Yesterday I had this whole post written on sleep. On how I'm exhasuted and burnt out and OMG, could I please just go away to a remote island (or you know, a quiet hotel with room service and good cable channels) and sleep and relax for at least 3 nights.
And those feelings still persist.
And my husband is still cranky from lack of sleep. As am I.
And this weekend will still be a bustle of activity wherein we try to fit in our kids activities (gymnastics/birthday party), the necessary weekend stuff (like cleaning and grocery shopping) and we will maybe be able to sneak in some other stuff that we should do like going to the gym and buying new clothes for the kids (the nanny made me a list of what we need - that's how disorganized I am).
But last night when I got home from work my perspective kind of changed.
Chloe was sitting on the floor colouring pictures with our nanny.

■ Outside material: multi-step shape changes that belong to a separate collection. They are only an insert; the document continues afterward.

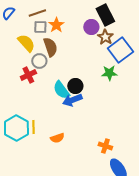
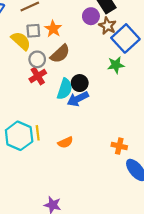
orange star: (56, 25) -> (53, 29), moved
gray square: (40, 27) -> (33, 31), moved
brown semicircle: (50, 47) -> (60, 54), moved, turned 72
red cross: (28, 75) -> (38, 76), moved
cyan semicircle: (61, 90) -> (65, 89), turned -120

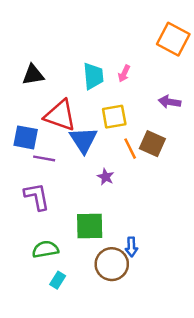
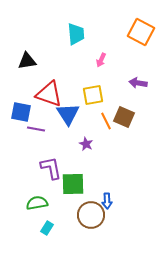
cyan trapezoid: (93, 76) -> (76, 34), moved
purple L-shape: (37, 196) -> (51, 168), moved

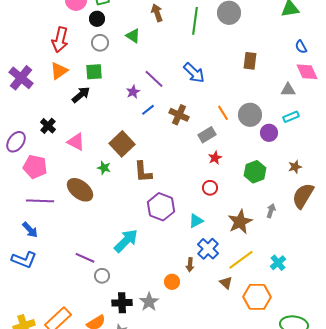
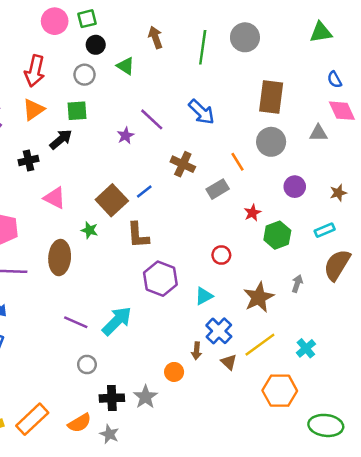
black circle: (97, 19) -> (96, 45), moved
brown rectangle: (250, 61) -> (271, 97), size x1.5
blue line: (148, 110) -> (144, 192), moved
gray circle: (250, 115) -> (271, 142), moved
cyan rectangle: (291, 117) -> (325, 230), moved
black cross: (48, 126) -> (29, 160), moved, turned 35
red star: (215, 158) -> (252, 213), moved
brown star: (295, 167) -> (338, 193), moved
brown ellipse: (80, 190) -> (60, 258), turned 56
purple line: (85, 258) -> (76, 322), moved
brown triangle: (226, 283) -> (229, 362), moved

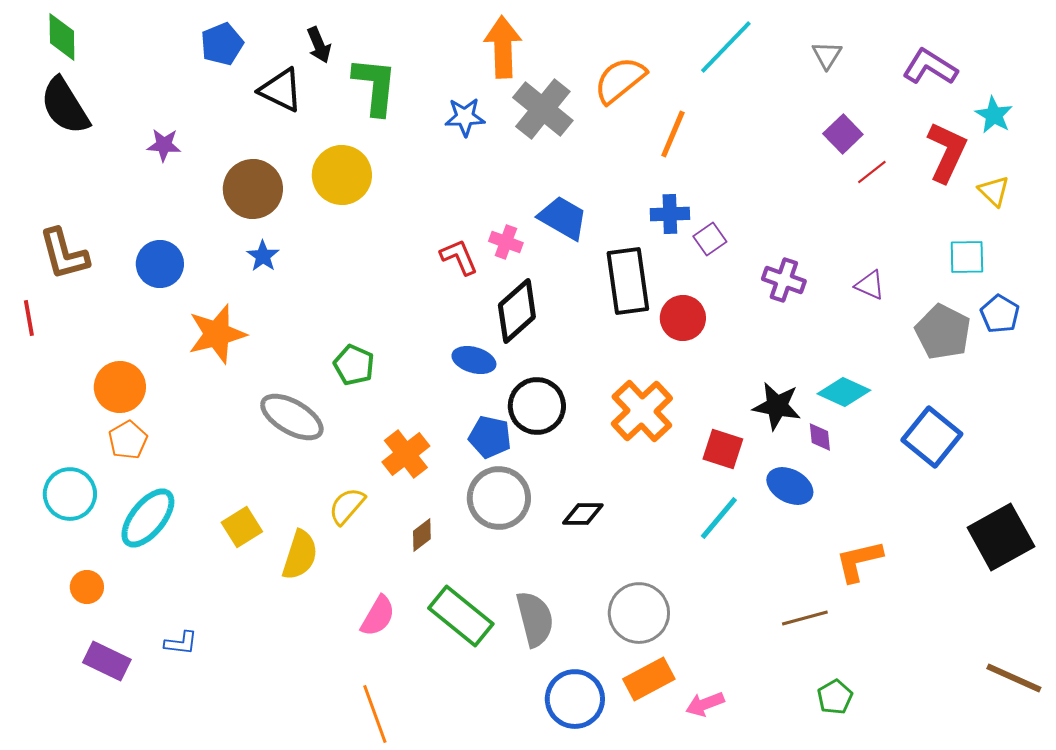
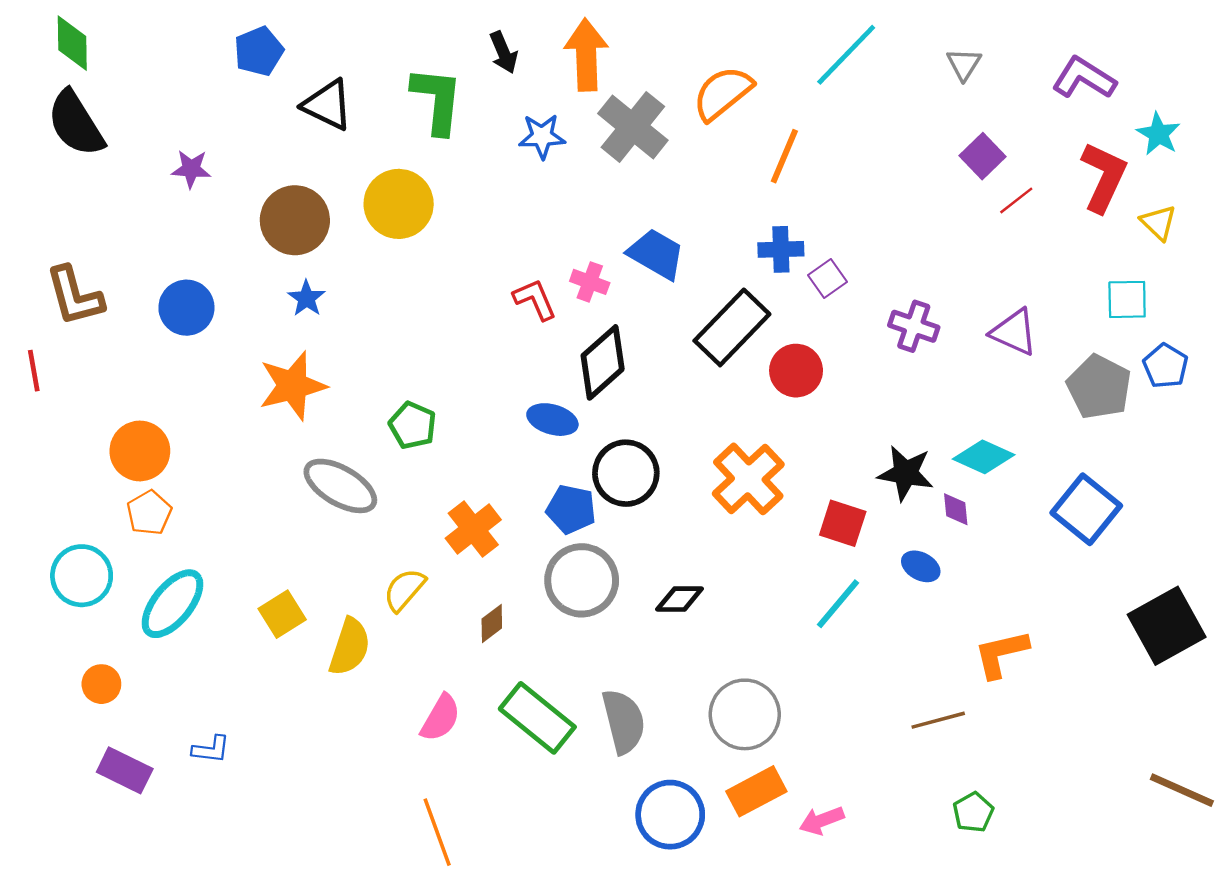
black arrow: (319, 45) -> (503, 52), moved
black rectangle: (628, 281) -> (732, 327), turned 52
purple triangle: (870, 285) -> (1014, 332), size x1.4
orange star: (217, 334) -> (293, 386), moved
blue ellipse: (790, 486) -> (921, 566), size x0.7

A little later on, when Chloe fell asleep and we had our "family quiet time" Matt sat reading to me. Let me repeat. He pulled out a book and READ TO ME. Getting all the words.
And I realized that when people tell me that this time will go quickly and that I will miss this time. Maybe they are right.
I will not miss the lack of sleep.
I am really looking forward to the moment when Chloe goes in her own bed, sleeps through the night and wakes up refreshed.
I am looking forward to the moment when Matt can wake up in the morning and pour his own cereal and watch tv while I sleep in.
But I also know that the moments that happen the rest of the time, Chloe learning new words, Matt reciting the poems he learns at school, both us attempting cartwheels in the front yard, laughing at the silly things we all do ... I will miss those.
Even if the lack of sleep sometimes makes me appreciate them less.
And I'm pretty sure that one day Mike and I won't be so cranky with each other. And we'll stop snapping over the little things.
And I'm confident that one day Matt will be a little calmer and quieter and realize that he does not ALWAYS need to shout to get his point across.
And I know that Chloe will get bigger and not be quite so clingy and I'll be able to close the bathroom door and pee in peace knowing that she will sit still and watch tv for 30 seconds...
I hope.
Because sometimes I feel like my sanity is hanging by a thread over here.
And if I'm being totally honest, I don't really think I'm one of those people who will miss these days. I may look back on them fondly. But miss them? Not so much.
I'm ready to embrace middle school and teenage hood, etc. etc. You know - the days when you get a little bit of sleep.
You do, right????
My Super Kids
2 comments:
I SO know what you mean about sleep AND snapping at one another.
I find my spouse and I lack sleep and snap at each other and we don't even have kids! G*D help me.